Our initial building walkthrough revealed that the machining room shared ceiling plenums and supply air distribution systems with offices, common areas, and warehouse. Although the two high-speed milling machines were operated within enclosures under independent air exhaust, containment was incomplete and mill wastes were freely exposed to the common atmosphere. Milling was therefore suspected as the primary contaminant source and the likely cause of reported ailments. To test this hypothesis, we performed real-time monitoring of airborne particles at 27 locations during operating and non-operating conditions. Settled dust samples from represented surfaces, including the supply air distribution system, were analyzed for unknown material identification by means of polarized light microscopy, epi-reflected light microscopy, Scanning Electron Microscopy (SEM), energy-dispersive X-Ray spectrometry (EDX), and Attenuated Total Reflection Fourier Transform Infrared Spectrometry (ATR-FTIR).

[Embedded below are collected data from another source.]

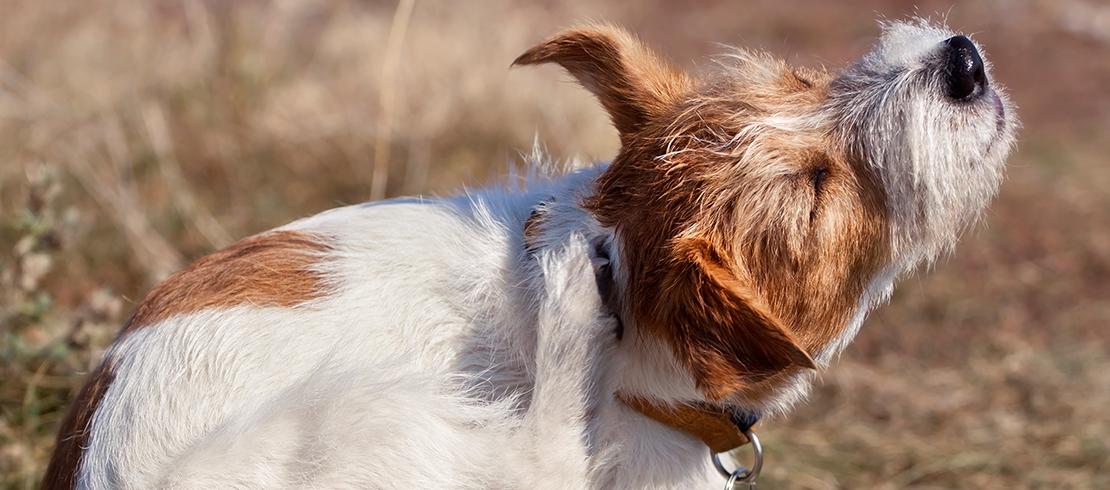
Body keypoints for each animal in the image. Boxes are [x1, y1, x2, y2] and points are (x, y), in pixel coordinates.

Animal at [43, 17, 1016, 486]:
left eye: (803, 81)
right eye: (816, 185)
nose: (962, 60)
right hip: (365, 423)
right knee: (541, 459)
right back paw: (566, 306)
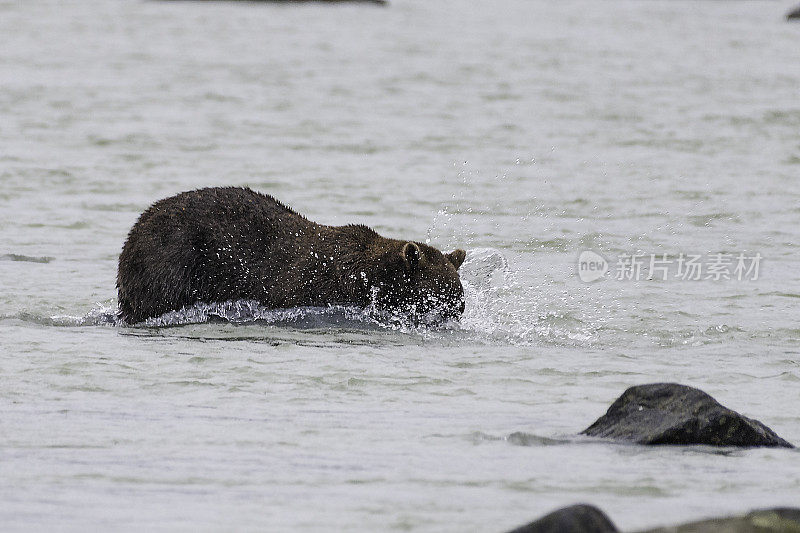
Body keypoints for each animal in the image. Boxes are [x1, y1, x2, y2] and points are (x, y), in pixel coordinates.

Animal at [119, 187, 468, 324]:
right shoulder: (315, 286)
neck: (368, 277)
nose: (452, 317)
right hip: (172, 255)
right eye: (437, 299)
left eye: (459, 304)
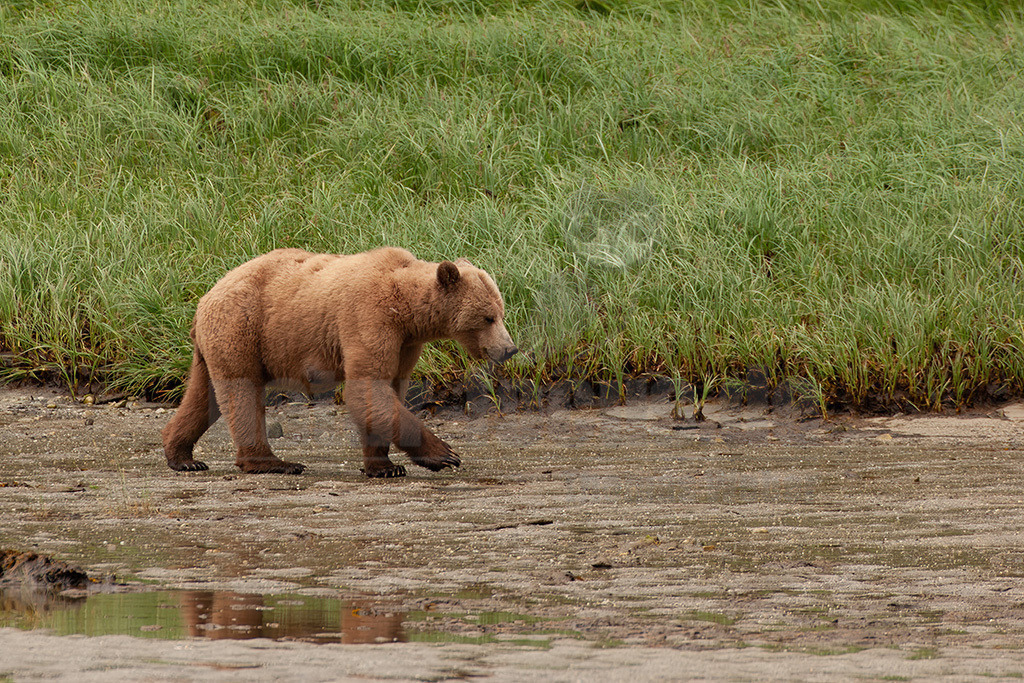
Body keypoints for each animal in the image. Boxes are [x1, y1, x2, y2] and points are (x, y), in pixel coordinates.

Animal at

Our findings indicated that milling operations, not mold, represented the most likely source of airborne particles. Because the milling process was poorly contained, particles were capable of cross-contaminating other areas of the building by means of ambient air movement and cross contamination of supply air ducts. Concentrations were highest in areas that shared the same supply air (milling area, conference room, and reception area). Airborne particles in the machining room were extremely high during pre-milling periods and increased more than two-fold while the milling machines were operating. Unknown materials identifications of settled dust revealed high levels of fine metal particles and various compounds consistent with metalworking oils and fluids. Concentrations of biological particles were deemed normal.
Hand-held particle counters can provide a reliable, cost-effective means for monitoring and trouble-shooting suspected air quality concerns. In this case, monitoring provided a useful indicator of airborne contaminant source and probable pathways for occupant exposure.